Le Accademie fra la via Emilia e il West
La secolare e prestigiosa storia culturale dell’Accademia Rubiconia Simpemenia dei Filopatridi di Savignano alla ribalta del convegno internazionale Accademie dalla via Emilia al West in programma l’8 e 9 marzo all’aula Prodi del Dipartimento di Storia culture civiltà dell’ateneo bolognese. Il 9 marzo, nel corso della sessione dedicata a Ferrara e la Romagna, il giornalista e scrittore Edoardo Maurizio Turci terrà la relazione dal titolo: “La Rubiconia Accademia dei Filopatridi, già degli Incolti (sec. XVII), lungo la via Emilia, nel cuore della Romagna”.
Turci ha recentemente curato il volume Giulio Perticari (1779-1822). Uno dei migliori ingegni del classicismo italiano, edito dal Ponte Vecchio per la collana di pubblicazioni che illustrano la storia della gloriosa Accademia.
Nata nel segno del classicismo e del dibattito secolare intorno alla questione della lingua nazionale, la Rubiconia sorse nel 1801 sulla scorta delle preesistente Accademia degli Incolti. Ne furono artefici assieme a Perticari, che assunse, secondo i dettami arcadici, il nome di Alceo Compitano, altri celebri studiosi come l’archeologo Bartolomeo Borghesi e il giurista Girolamo Amati.
Perticari assunse negli anni anche vari incarichi pubblici, così come contrasse un matrimonio – ricco di contrasti e molteplici sospetti di reciproche infedeltà, che alimentarono il “gossip” dell’epoca e dei decenni a venire – con Costanza, figlia del grande poeta romagnolo Vincenzo Monti, donna dotata di vivo ingegno e notevole bellezza.

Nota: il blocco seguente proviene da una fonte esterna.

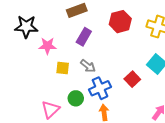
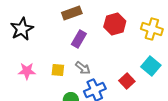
black star: (26, 27) -> (22, 29), turned -30
pink star: (47, 46) -> (27, 71), moved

Il conte letterato savignanese fu difensore del classicismo e del purismo linguistico, amico di Pindemonte, Niccolini, Mai e Labus. A Roma diresse il Giornale arcadico polemizzando, nel modo puntuto della pubblicistica del tempo, anche con Giacomo Leopardi.
Suoi anche saggi critici relativi alle origini della letteratura italiana e della lingua. Nell’opera “Degli scrittori del Trecento e de’ loro imitatori” sostenne che si dovesse studiare la lingua degli antichi, senza però seguirla pedissequamente (come certo classicismo imperante proponeva). Ne “Dell’amor patrio di Dante e del suo libro intorno al volgare eloquio” dimostrò che nel pensiero dantesco la lingua italiana non è soltanto quella di Firenze, ma quella di tutte le regioni d’Italia. Autore di prose e poesie, Perticari scrisse una quarantina di opere, la maggior parte delle quali non riuscì a pubblicare a causa della morte prematura.